Unstructured data and pharmaceutical Artificial Intelligence
The need to overcome this challenge can be illustrated by examining the consequences of unstructured data for the effectiveness of Artificial Intelligence applications within the pharmaceutical and life science industries.
As I’ve written about in the past, the history of Artificial Intelligence can be seen through the lens of three distinct waves. The first wave brought ‘knowledge engineering’ software that enabled efficient solutions to practical challenges. The second wave brought machine learning programs that enabled automated pattern recognition and advanced statistical analysis. We’ve now entered the third wave of AI, which has the power to generate novel hypotheses by analyzing massive sets of data.
Third-wave AI has the potential to significantly accelerate the research and development process for new drugs, as companies like Merck & Co and Sanofi have begun to discover. Applications of third-wave Artificial Intelligence programs have powered medical discoveries such as the connection between fish oil and Raynaud’s disease.

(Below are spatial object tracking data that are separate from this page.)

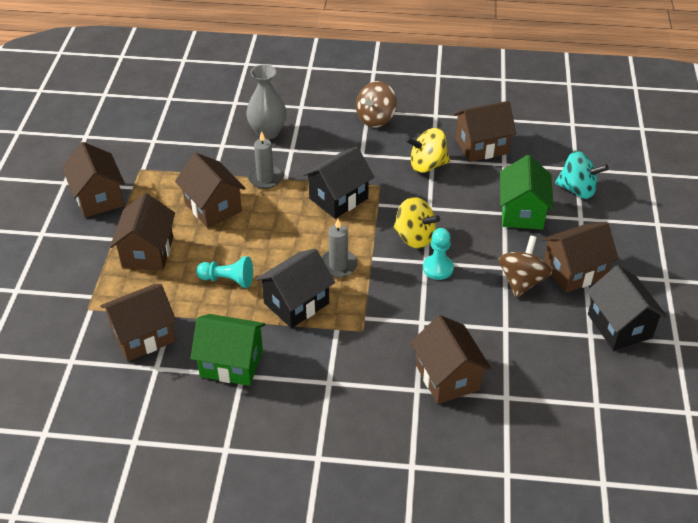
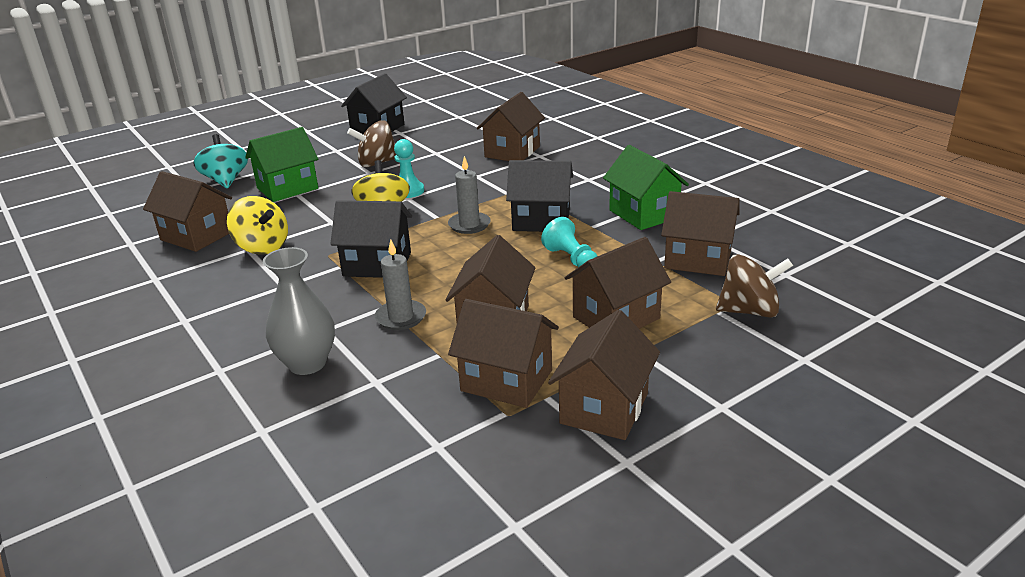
camera: 130 degrees left, 15 degrees down
brown spinning top [356,81,397,127] -> brown spinning top moved to [716,254,793,318]
brown house [542,222,619,293] -> brown house moved to [448,299,559,408]

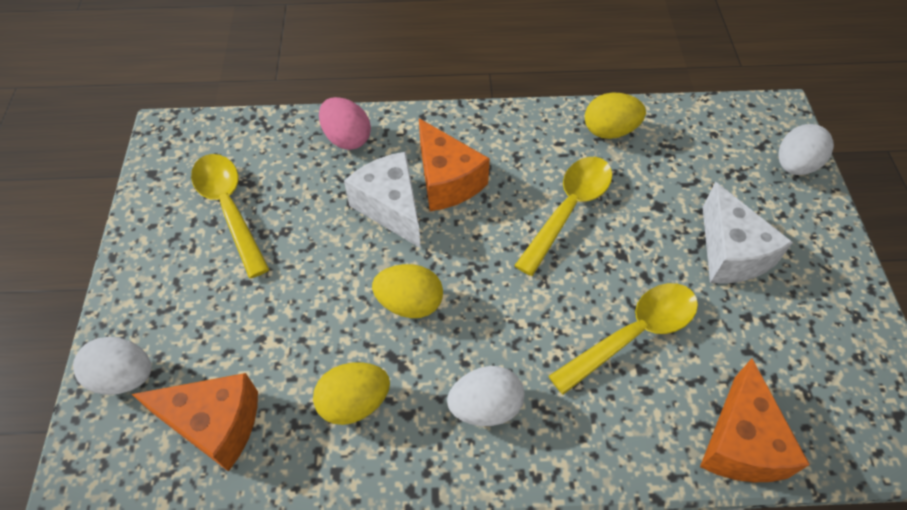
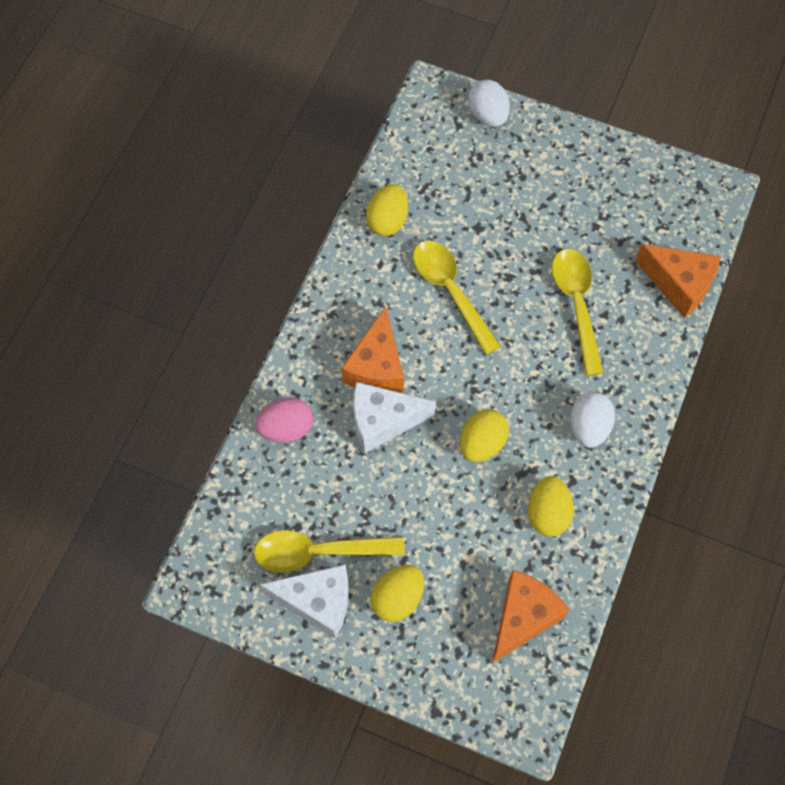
camera: 65 degrees left, 10 degrees up
white egg [73,337,152,395] -> none
orange cheese [419,118,490,211] -> orange cheese turned 105 degrees clockwise [342,306,404,393]
white cheese [703,182,793,284] -> white cheese moved to [259,564,349,639]
none -> yellow egg [371,565,424,622]

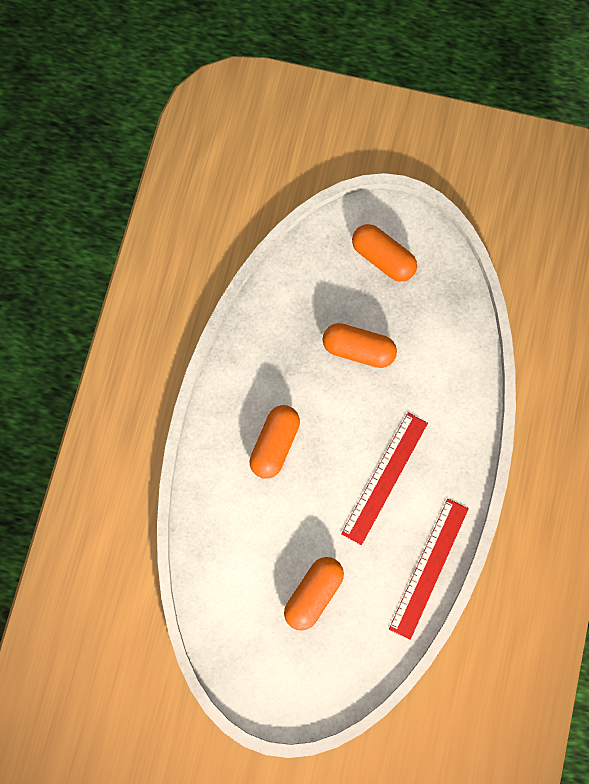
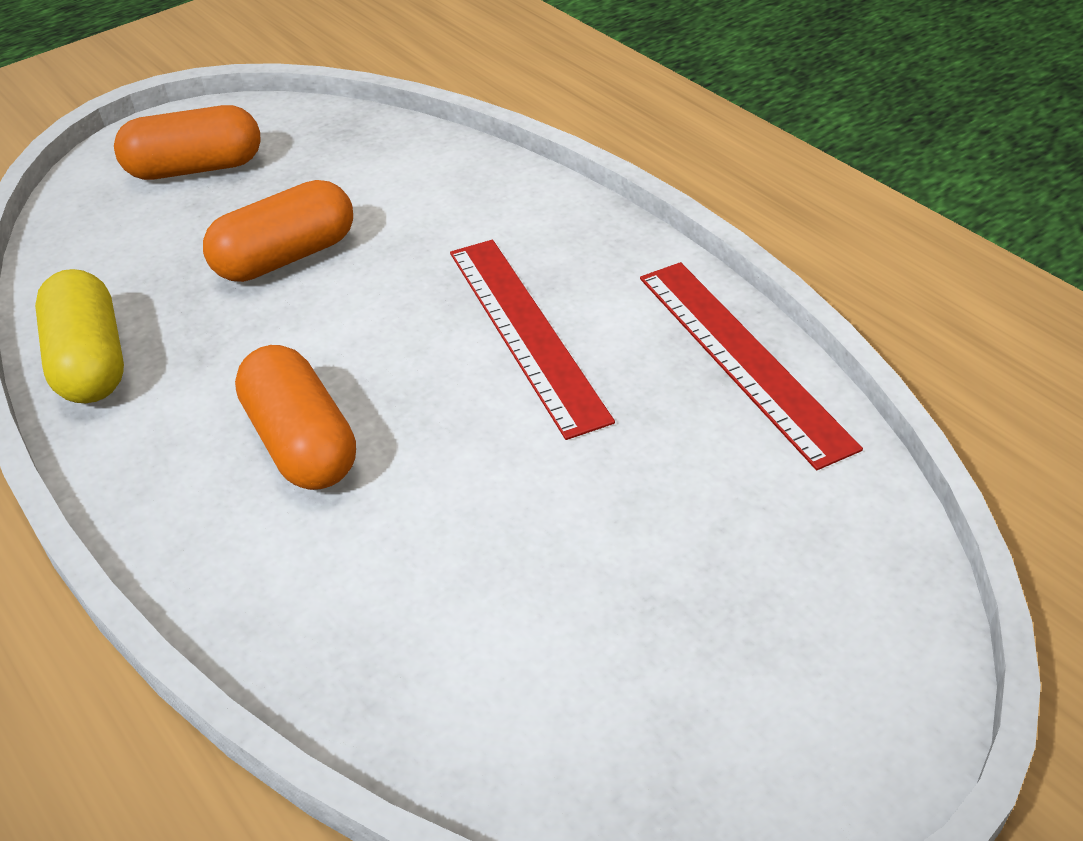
camera: 50 degrees left, 30 degrees down
orange capsule [284,557,344,631] -> none
none -> yellow capsule [35,269,124,403]

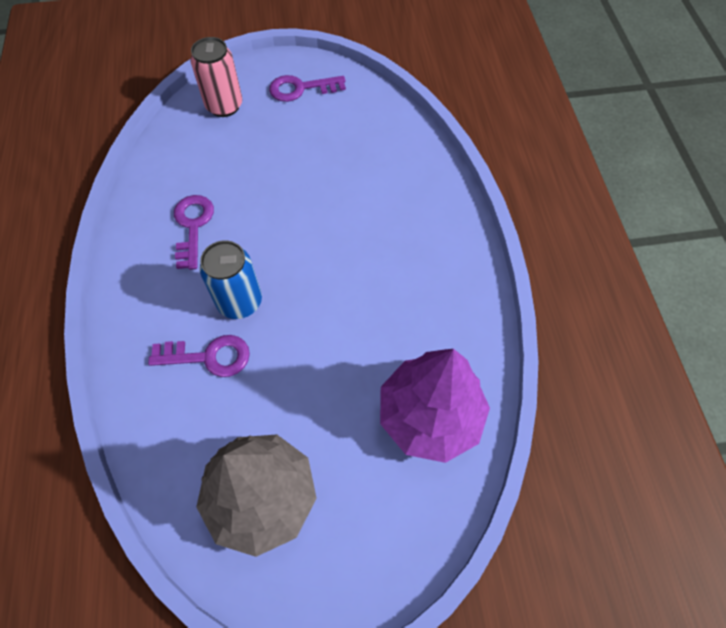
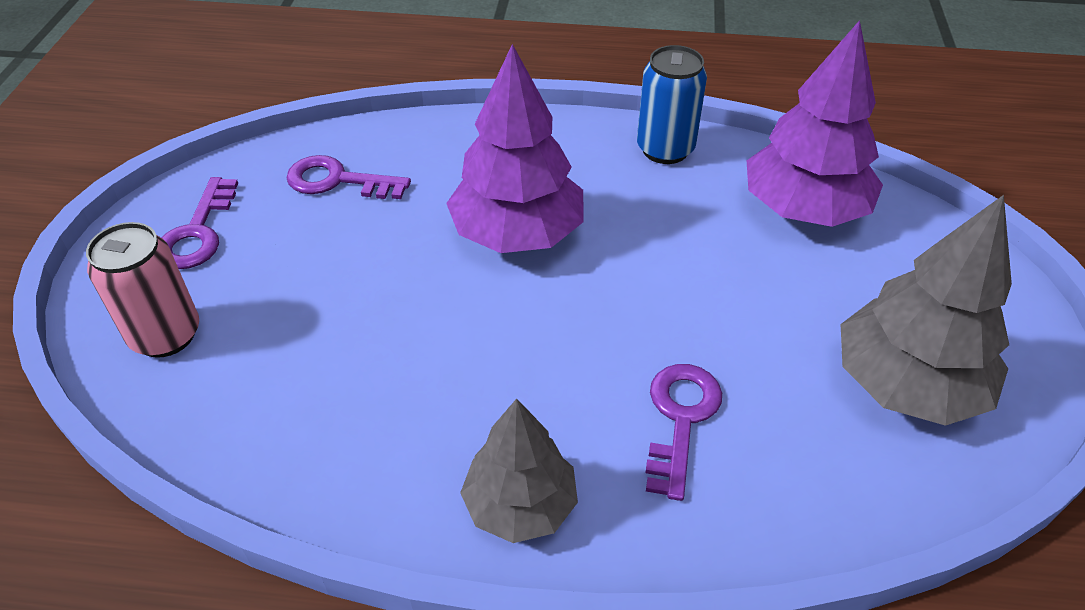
camera: 75 degrees left, 15 degrees down
purple key [174,195,214,270] -> purple key moved to [287,155,411,199]
blue can [200,240,262,319] -> blue can moved to [637,45,707,164]
none -> purple tree [446,44,584,253]
none -> grey tree [460,399,578,543]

But third-wave AI applications have also suffered a series of failures in healthcare and pharmaceutical contexts. MD Anderson’s problems with IBM Watson serve as a notable example. In that instance, the problems all started when MD Anderson changed its electronic medical record (EMR) provider, preventing Watson from accessing the data that it needed. This example illustrates the challenge posed by unstructured data and the corresponding need for greater data integrity within life science industries.
Data integrity in life sciences
Many of today’s Artificial Intelligence programs depend on good, clean data in order to operate effectively. If access to such data is compromised, the Artificial Intelligence program’s ability to conduct analysis and generate hypotheses is undermined.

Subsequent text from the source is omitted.